List of tasks
a - In the passage about the Bangles, which band member is said to have formerly been in the Runaways?
b - Pick up the passage about the Bangles after its final sentence and continue writing it.

BEGIN Exercise passage

Emerging out of the same LA punk scene that brought you the hardcore Runaways and the-once-hardcore-but-eventually-softer-focus Go-Gos, the Bangles started out the early 80s as dues-paying members of the Paisley Underground, churning out 60s-inspired garage rock with machine-gun drums and pointed verse. That is, until Prince and the Corporate Beast strangled it out of them.
Getting prettier and less gritty as they went on, The Bangles’ Different Light LP was one of the hottest selling records at the end of the Reagan years—spoon-feeding a tender-eared public non-Bangles-penned monstrosities such as "Walk Like an Egyptian" and "Manic Monday." Perhaps it was the record company or the new fans, but whatever entity imported songs and pegged babydoll-voiced Susanna Hoffs as the leader of the band did a grave disservice to the rest of the girls. Vicki and Debbi Peterson and Michael Steele (formerly of the Runaways) were equally superior songwriters and sported deeper, richer vocals that connected more strongly to their punkish-pop roots. The unreleased cuts from Different Light such as "Return Post," "Angels Don’t Fall in Love," Michael Steele’s superb "Following" and "Not Like You" reflect a much more diverse (and better) Bangles than pop radio ever heard. (Also check out almost everything on their first full LP, All Over the Place).

END Exercise passage
BEGIN Dataset content

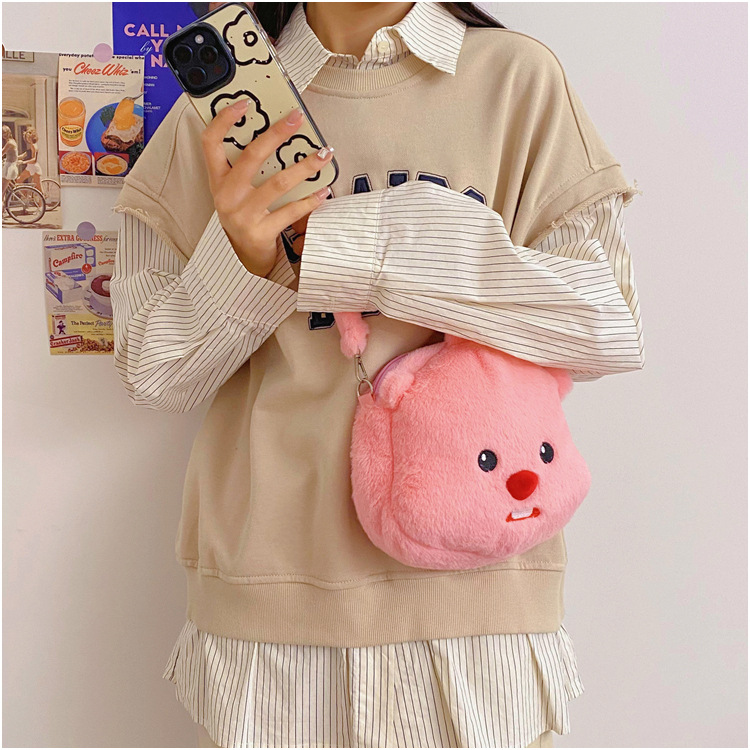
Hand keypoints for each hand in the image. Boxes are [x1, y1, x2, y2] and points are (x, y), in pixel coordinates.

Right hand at [201, 100, 333, 277]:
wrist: (244, 259)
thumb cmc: (245, 217)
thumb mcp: (236, 191)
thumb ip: (246, 167)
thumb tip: (278, 134)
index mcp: (217, 180)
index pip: (210, 142)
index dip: (224, 120)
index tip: (244, 102)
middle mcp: (226, 196)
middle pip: (251, 157)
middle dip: (277, 134)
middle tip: (297, 119)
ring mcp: (242, 215)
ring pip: (277, 183)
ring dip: (304, 166)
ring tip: (323, 154)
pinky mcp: (260, 233)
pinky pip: (291, 212)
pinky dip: (310, 200)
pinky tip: (324, 190)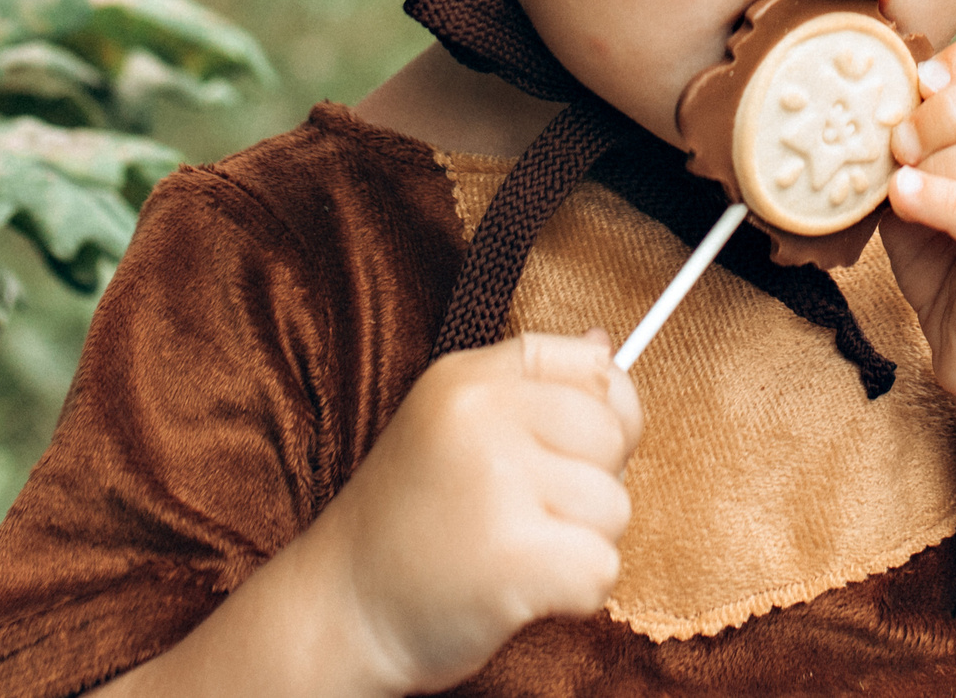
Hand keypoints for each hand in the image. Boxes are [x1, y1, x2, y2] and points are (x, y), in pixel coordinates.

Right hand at [310, 330, 642, 693]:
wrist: (341, 613)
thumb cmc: (408, 522)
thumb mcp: (450, 425)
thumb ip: (529, 384)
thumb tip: (605, 343)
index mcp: (468, 378)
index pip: (593, 365)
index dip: (606, 412)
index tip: (567, 453)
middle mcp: (481, 417)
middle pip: (614, 435)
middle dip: (593, 484)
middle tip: (528, 515)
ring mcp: (498, 484)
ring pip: (614, 506)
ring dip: (582, 543)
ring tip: (516, 552)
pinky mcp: (516, 557)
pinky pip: (603, 567)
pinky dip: (578, 594)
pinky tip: (523, 591)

END Dataset content

Results
a - Michael Steele

b -
The Bangles released Doll Revolution in 2003 after their millennial reunification, but instead of time tunneling back to what once almost truly made them great, the result was less trashed-out Hole and more glammed-up Kelly Clarkson. Maybe it’s the times. The End Times. Nevertheless, the Bangles’ appeal is as strong as any other retro-band, and with new bassist Abby Travis (correction: the Insurmountable Diva Goddess, Abby Travis), maybe the gals will pull out some of the thick old chops and ditch the prissy miss stuff.
Wear black. Yell a lot. Make it so. (Stacy Davies)
The Bangles at Morongo Casino, Sun., 7 p.m. $35-$50.